Condy took off his coat and made a great show of stringing the tackle: winding the lines from the spools on to the reels, and attaching the sinkers and flies to the leaders, smoking the while, and scowling fiercely. He got the lines fearfully and wonderfully snarled, he caught the hooks in the table-cloth, he lost the almost invisible gut leaders on the floor and looped the sinkers on the lines when they should have gone on the leaders. In the end Blix had to help him out, disentangling the lines foot by foot with a patience that seemed to Condy little short of superhuman.
At nine o'clock she said decisively:
"Do you know what time we must get up in the morning if we are to have breakfast and get the seven-forty train? Quarter of six by the latest, and YOU must get up earlier than that, because you're at the hotel and have further to go. Come here for breakfast, and--listen--be here by half-past six--are you LISTENING, Condy?--and we'll go down to the depot from here. Don't forget to bring the rods.""I'll wear my bicycle suit," he said, "and one of those golf scarfs that wrap around your neck.""No," she declared, "I won't have it. Wear the oldest clothes you've got, but look fairly respectable, because we're to go to Luna's when we get back, remember.
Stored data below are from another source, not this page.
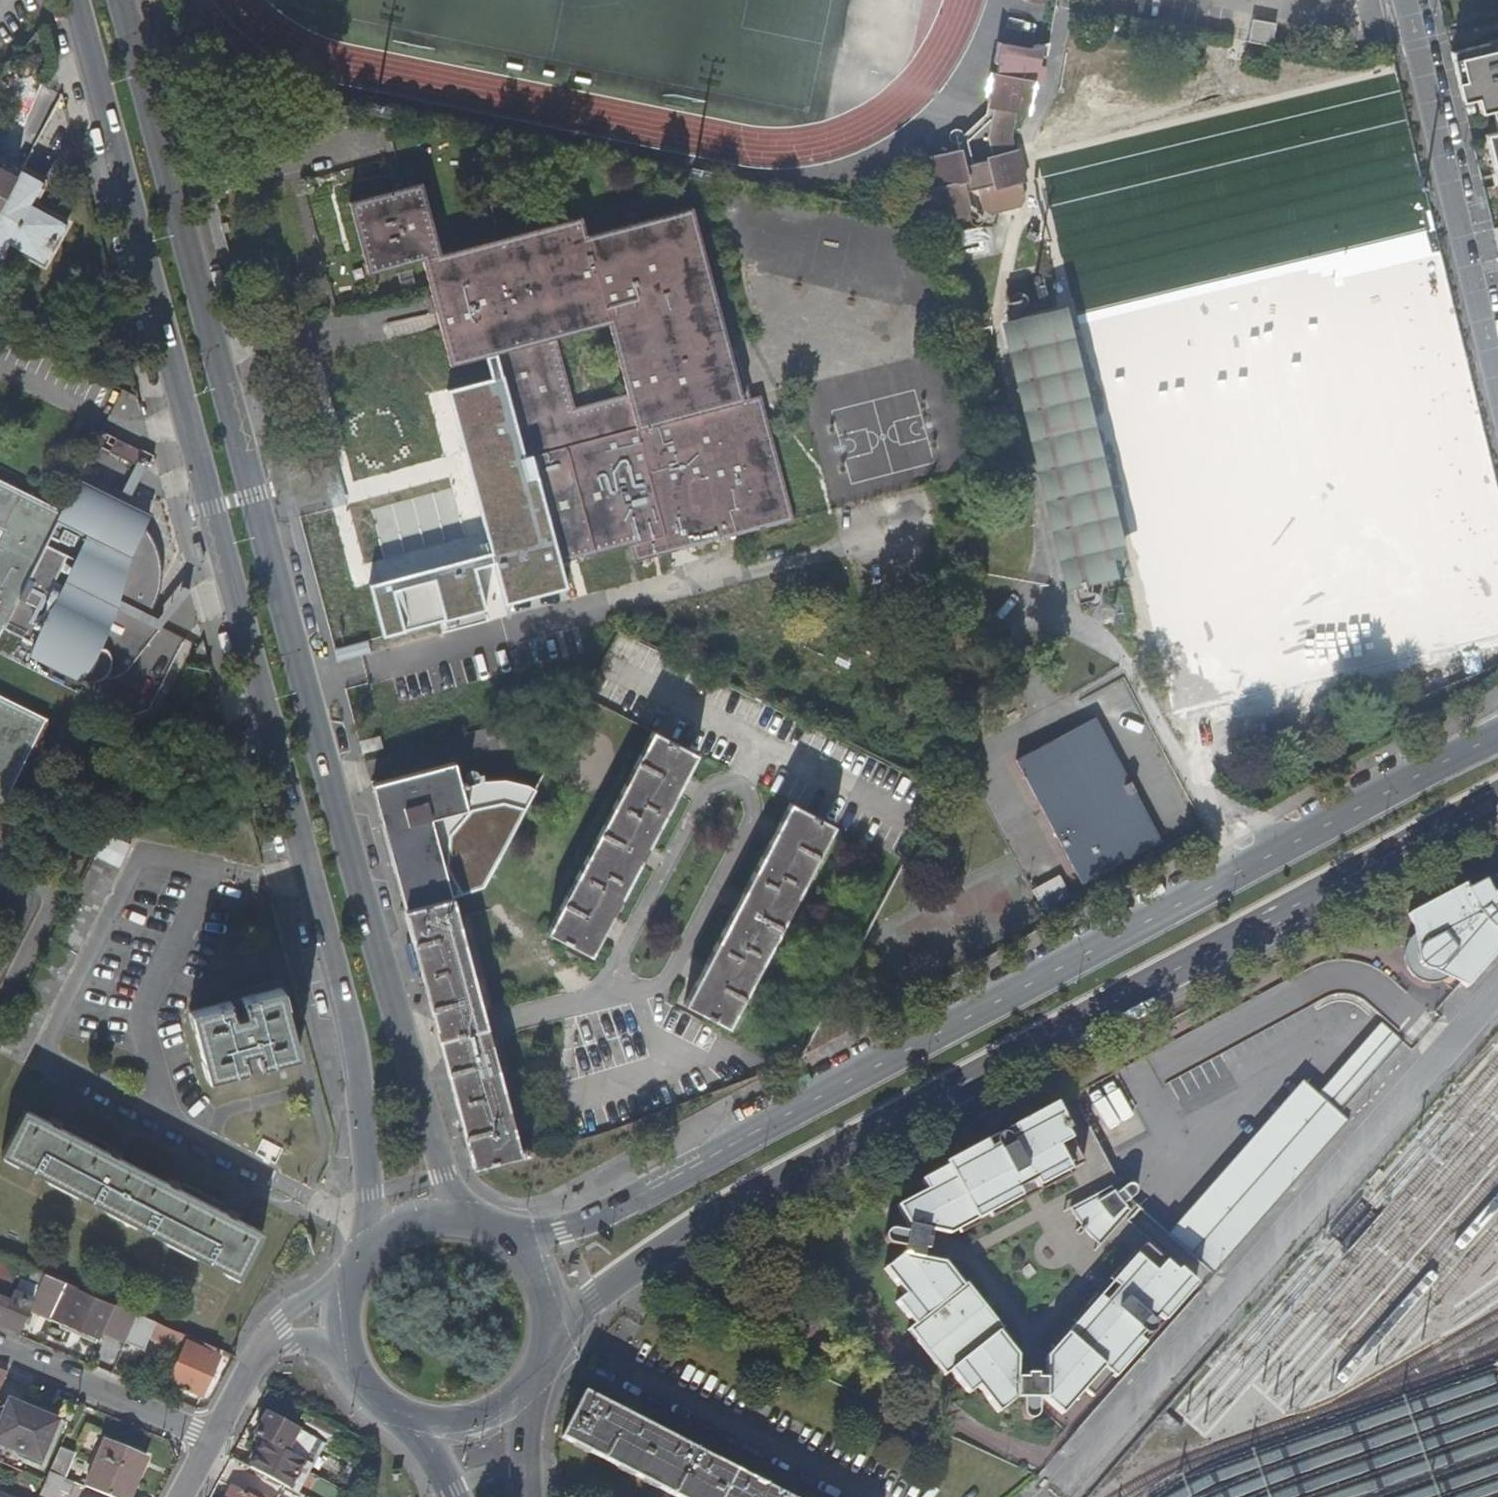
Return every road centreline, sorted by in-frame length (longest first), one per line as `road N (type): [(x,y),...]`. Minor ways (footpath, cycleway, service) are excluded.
road 1 (secondary): [(75,0),(346,1016),(373,1248)]
road 2 (secondary): [(471,1219),(444,1176),(407,1048),(122,0)]
road 3 (primary): [(1497,742),(617,1209),(562,1230),(509,1236)]
road 4 (primary): [(553,1330),(753,1191),(1497,796)]
road 5 (residential): [(1409,0),(1497,375)]
road 6 (residential): [(212,1437),(0,1349)]
road 7 (primary): [(413,1422),(450,1428),(487,1420),(532,1386)]
road 8 (residential): [(353,1274),(281,1319),(256,1355)]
And now go home; you need all the sleep you can get if you are to get up at six o'clock."Instead of being late, as Blix had feared, Condy was absurdly ahead of time the next morning. For a wonder, he had not forgotten the rods; but he was one tremor of nervousness. He would eat no breakfast.
"We're going to miss that train," he would announce from time to time; "I just know it. Blix, look what time it is. We ought to be on the way to the depot now. Come on; you don't want any more coffee. Have you got everything? Did you put the reels in the lunch-basket?--and the fly-book? Lord, if we should forget the fly-book!"He managed to get her to the depot over half an hour ahead of time. The train had not even backed in, nor the ticket office opened.
"I told you, Condy, I told you," complained Blix, sinking helplessly upon a bench in the waiting-room.